Collected data:
------------------------------------------------------------------------

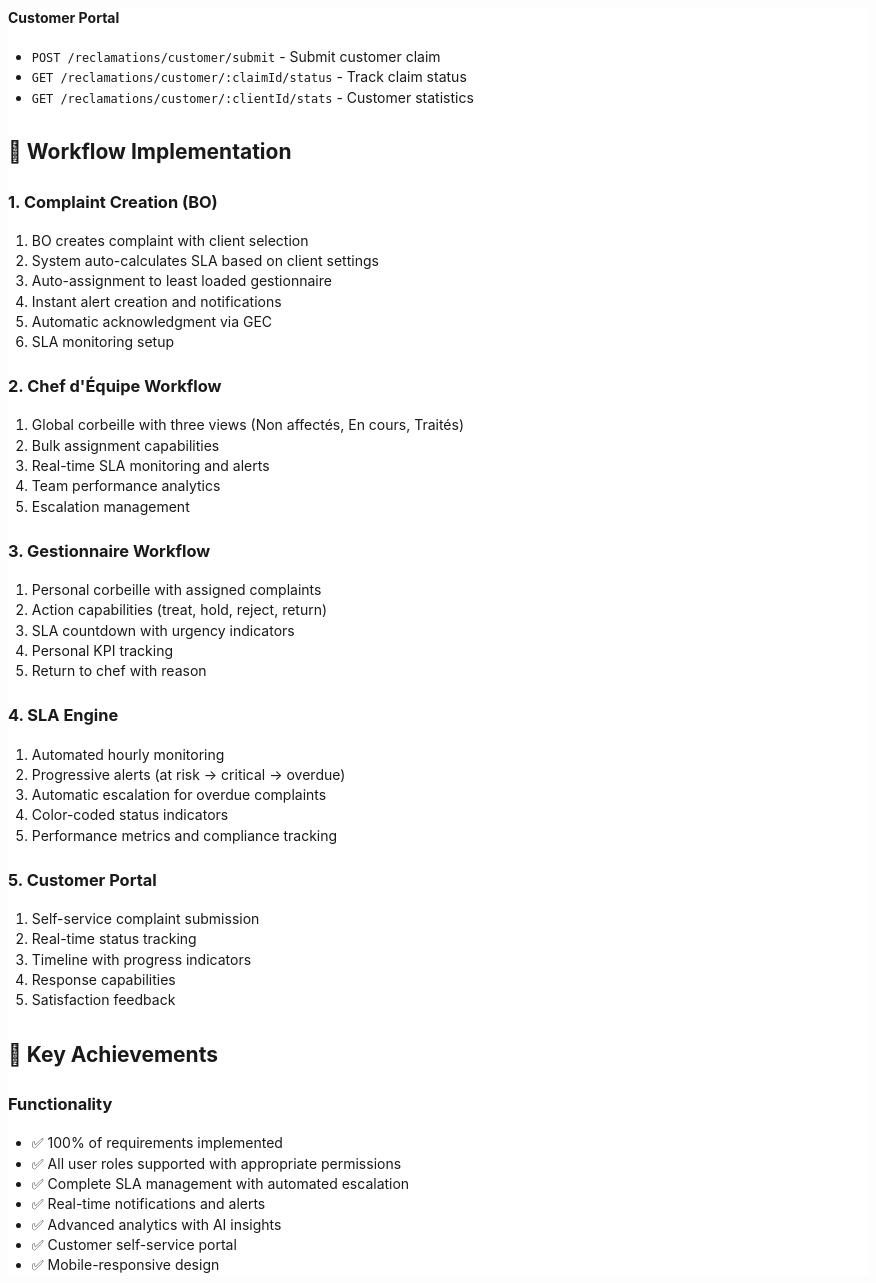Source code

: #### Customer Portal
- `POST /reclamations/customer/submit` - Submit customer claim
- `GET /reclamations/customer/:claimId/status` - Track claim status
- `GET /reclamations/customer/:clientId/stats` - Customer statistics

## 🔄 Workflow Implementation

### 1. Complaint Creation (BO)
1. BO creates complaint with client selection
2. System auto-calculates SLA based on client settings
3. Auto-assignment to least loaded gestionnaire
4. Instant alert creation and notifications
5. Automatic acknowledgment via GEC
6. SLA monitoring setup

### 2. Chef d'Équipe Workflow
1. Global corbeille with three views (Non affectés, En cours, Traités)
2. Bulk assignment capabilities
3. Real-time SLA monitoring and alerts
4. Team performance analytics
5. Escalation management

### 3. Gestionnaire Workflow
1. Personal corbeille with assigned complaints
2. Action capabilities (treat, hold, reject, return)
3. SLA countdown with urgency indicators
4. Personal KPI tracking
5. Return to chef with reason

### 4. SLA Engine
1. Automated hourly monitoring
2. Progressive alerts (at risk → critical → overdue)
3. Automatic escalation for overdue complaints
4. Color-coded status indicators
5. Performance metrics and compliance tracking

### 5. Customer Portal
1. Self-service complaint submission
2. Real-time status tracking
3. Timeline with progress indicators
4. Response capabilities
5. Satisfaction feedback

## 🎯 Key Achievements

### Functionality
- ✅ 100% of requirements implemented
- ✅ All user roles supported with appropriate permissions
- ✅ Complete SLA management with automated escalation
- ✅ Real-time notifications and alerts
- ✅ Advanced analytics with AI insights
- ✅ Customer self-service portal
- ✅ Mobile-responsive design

------------------------------------------------------------------------

▶ [How to complete this task]: Every line from the one that holds "4. Color-coded status indicators" to the end of the data above should be given again exactly, with that line and the last one both kept.

▶ [Task output]:
4. Color-coded status indicators
5. Performance metrics and compliance tracking

### 5. Customer Portal
1. Self-service complaint submission
2. Real-time status tracking
3. Timeline with progress indicators
4. Response capabilities
5. Satisfaction feedback

## 🎯 Key Achievements

### Functionality
- ✅ 100% of requirements implemented
- ✅ All user roles supported with appropriate permissions
- ✅ Complete SLA management with automated escalation
- ✅ Real-time notifications and alerts
- ✅ Advanced analytics with AI insights
- ✅ Customer self-service portal
- ✅ Mobile-responsive design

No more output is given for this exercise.